AIMS To investigate the influence of ABCB1 (1236-2677-3435) polymorphisms on nortriptyline pharmacokinetics and nortriptyline-induced postural hypotension in healthy volunteers. METHODS Genetic screening of 67 healthy volunteers identified eight CGC homozygotes and nine TTT homozygotes of ABCB1 (1236-2677-3435), who were administered a single dose of nortriptyline 25mg. Plasma exposure of nortriptyline and its active metabolites, E- and Z-10-hydroxynortriptyline, was determined over 72h. Heart rate and blood pressure responses to posture change (active standing and passive head-up tilt) were measured continuously using finger plethysmography. RESULTS There were no differences in plasma exposure between ABCB1 haplotype groups, as the geometric mean (95% CI) AUC(0,72h) ratios were 0.98 (0.94, 1.03), 1.02 (0.96, 1.09) and 0.95 (0.80, 1.10) for nortriptyline, E- and Z-10-hydroxynortriptyline, respectively.
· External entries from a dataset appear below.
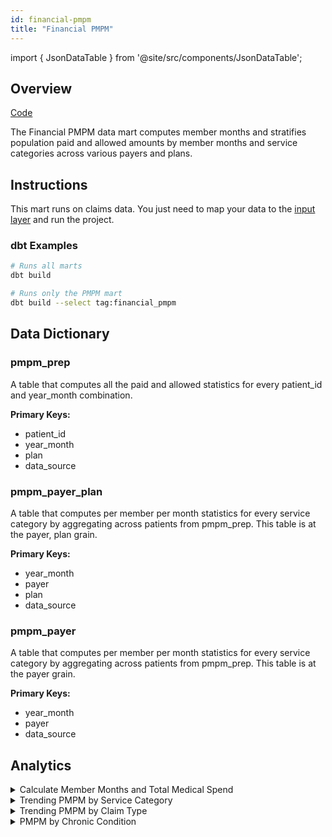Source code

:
```yaml
---
id: financial-pmpm
title: "Financial PMPM"
---
```


import { JsonDataTable } from '@site/src/components/JsonDataTable';

## Overview

[Code](https://github.com/tuva-health/tuva/tree/main/models/financial_pmpm)

The Financial PMPM data mart computes member months and stratifies population paid and allowed amounts by member months and service categories across various payers and plans.

## Instructions

This mart runs on claims data. You just need to map your data to 
the [input layer](../connectors/input-layer) and run the project.

### dbt Examples

```bash
# Runs all marts
dbt build

# Runs only the PMPM mart
dbt build --select tag:financial_pmpm
```


## Data Dictionary

### pmpm_prep

A table that computes all the paid and allowed statistics for every patient_id and year_month combination.

**Primary Keys:**
  * patient_id 
  * year_month
  * plan 
  * data_source

<JsonDataTable jsonPath="nodes.model\.the_tuva_project\.financial_pmpm__pmpm_prep.columns" />

### pmpm_payer_plan

A table that computes per member per month statistics for every service category by aggregating across patients from pmpm_prep. This table is at the payer, plan grain.

**Primary Keys:**
  * year_month 
  * payer 
  * plan 
  * data_source

<JsonDataTable jsonPath="nodes.model\.the_tuva_project\.financial_pmpm__pmpm_payer_plan.columns" />

### pmpm_payer

A table that computes per member per month statistics for every service category by aggregating across patients from pmpm_prep. This table is at the payer grain.

**Primary Keys:**
  * year_month 
  * payer
  * data_source

<JsonDataTable jsonPath="nodes.model\.the_tuva_project\.financial_pmpm__pmpm_payer.columns" />

## Analytics

<details>
  <summary>Calculate Member Months and Total Medical Spend</summary>

```sql
select
      data_source
    , year_month
    , cast(sum(medical_paid) as decimal(18,2)) as medical_paid
    , count(*) as member_months
    , cast(sum(medical_paid)/count(*) as decimal(18,2)) as pmpm
from financial_pmpm.pmpm_prep
group by
      data_source
    , year_month
order by
      data_source
    , year_month;
```
</details>

<details>
  <summary>Trending PMPM by Service Category</summary>

The pmpm table already breaks out pmpm by service category and groups it at the member month level.

```sql
select *
from financial_pmpm.pmpm_payer
order by year_month;
```
</details>

<details>
  <summary>Trending PMPM by Claim Type</summary>

Here we calculate PMPM manually by counting member months and joining payments by claim type to them.

```sql
with member_month as (
    select
          data_source
        , year_month
        , count(*) as member_months
    from financial_pmpm.member_months
    group by
          data_source
        , year_month
)

, medical_claims as (
    select
          mc.data_source
        , to_char(claim_start_date, 'YYYYMM') AS year_month
        , claim_type
        , cast(sum(paid_amount) as decimal(18,2)) AS paid_amount
    from core.medical_claim mc
        inner join financial_pmpm.member_months mm
            on mc.patient_id = mm.patient_id
            and mc.data_source = mm.data_source
            and to_char(mc.claim_start_date, 'YYYYMM') = mm.year_month
    group by
          mc.data_source
        , to_char(claim_start_date, 'YYYYMM')
        , claim_type
)

select
      member_month.data_source
    , member_month.year_month
    , medical_claims.claim_type
    , medical_claims.paid_amount
    , member_month.member_months
    , cast(medical_claims.paid_amount / member_month.member_months as decimal(18,2)) as pmpm_claim_type
from member_month
    left join medical_claims
        on member_month.data_source = medical_claims.data_source
        and member_month.year_month = medical_claims.year_month
order by
      member_month.data_source
    , member_month.year_month
    , medical_claims.claim_type;
```
</details>


<details>
  <summary>PMPM by Chronic Condition</summary>

Here we calculate PMPM by chronic condition. Since members can and do have more than one chronic condition, payments and members months are duplicated. This is useful for comparing spend across chronic conditions, but should be used with caution given the duplication across conditions.

```sql
with chronic_condition_members as (
    select distinct patient_id
    from chronic_conditions.tuva_chronic_conditions_long
)

, chronic_conditions as (
    select
          patient_id
        , condition
    from chronic_conditions.tuva_chronic_conditions_long

    union

    select
          p.patient_id
        , 'No Chronic Conditions' as Condition
    from core.patient p
        left join chronic_condition_members ccm
            on p.patient_id=ccm.patient_id
    where ccm.patient_id is null
)

, medical_claims as (
    select
          mc.data_source
        , mc.patient_id
        , to_char(claim_start_date, 'YYYYMM') AS year_month
        , cast(sum(paid_amount) as decimal(18,2)) AS paid_amount
    from core.medical_claim mc
        inner join financial_pmpm.member_months mm
            on mc.patient_id = mm.patient_id
            and mc.data_source = mm.data_source
            and to_char(mc.claim_start_date, 'YYYYMM') = mm.year_month
    group by
          mc.data_source
        , mc.patient_id
        , to_char(claim_start_date, 'YYYYMM')
)

select
      mm.data_source
    , mm.year_month
    , cc.condition
    , count(*) as member_months
    , sum(mc.paid_amount) as paid_amount
    , cast(sum(mc.paid_amount) / count(*) as decimal(18,2)) as medical_pmpm
from financial_pmpm.member_months mm
    left join chronic_conditions cc
        on mm.patient_id = cc.patient_id
    left join medical_claims mc
        on mm.patient_id = mc.patient_id
        and mm.year_month = mc.year_month
        and mm.data_source = mc.data_source
group by
      mm.data_source
    , mm.year_month
    , cc.condition
order by member_months desc;
```
</details>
The pre dose heart rate response to standing was greater in the TTT than CGC homozygotes (mean (95% CI) difference 7.4 (1.5, 13.4) beatsmin -1, P=0.02). At t max at 8h post dose, nortriptyline increased the heart rate response to posture change in all subjects with mean (95% CI) Δ heart rate values of 7.4 (3.6, 11.3) beatsmin -1 on active standing (P=0.0009) and 4.8 (2.0, 7.6) beatsmin -1 on head-up tilt (P=0.002), but no difference was observed between haplotype groups. There was no difference in blood pressure response to posture change in either group. CONCLUSION The association between ABCB1 polymorphisms and nortriptyline-induced postural hypotension found in the previous study could not be confirmed. The results raise the possibility of a predisposition in heart rate response in the TTT homozygotes rather than an effect of nortriptyline.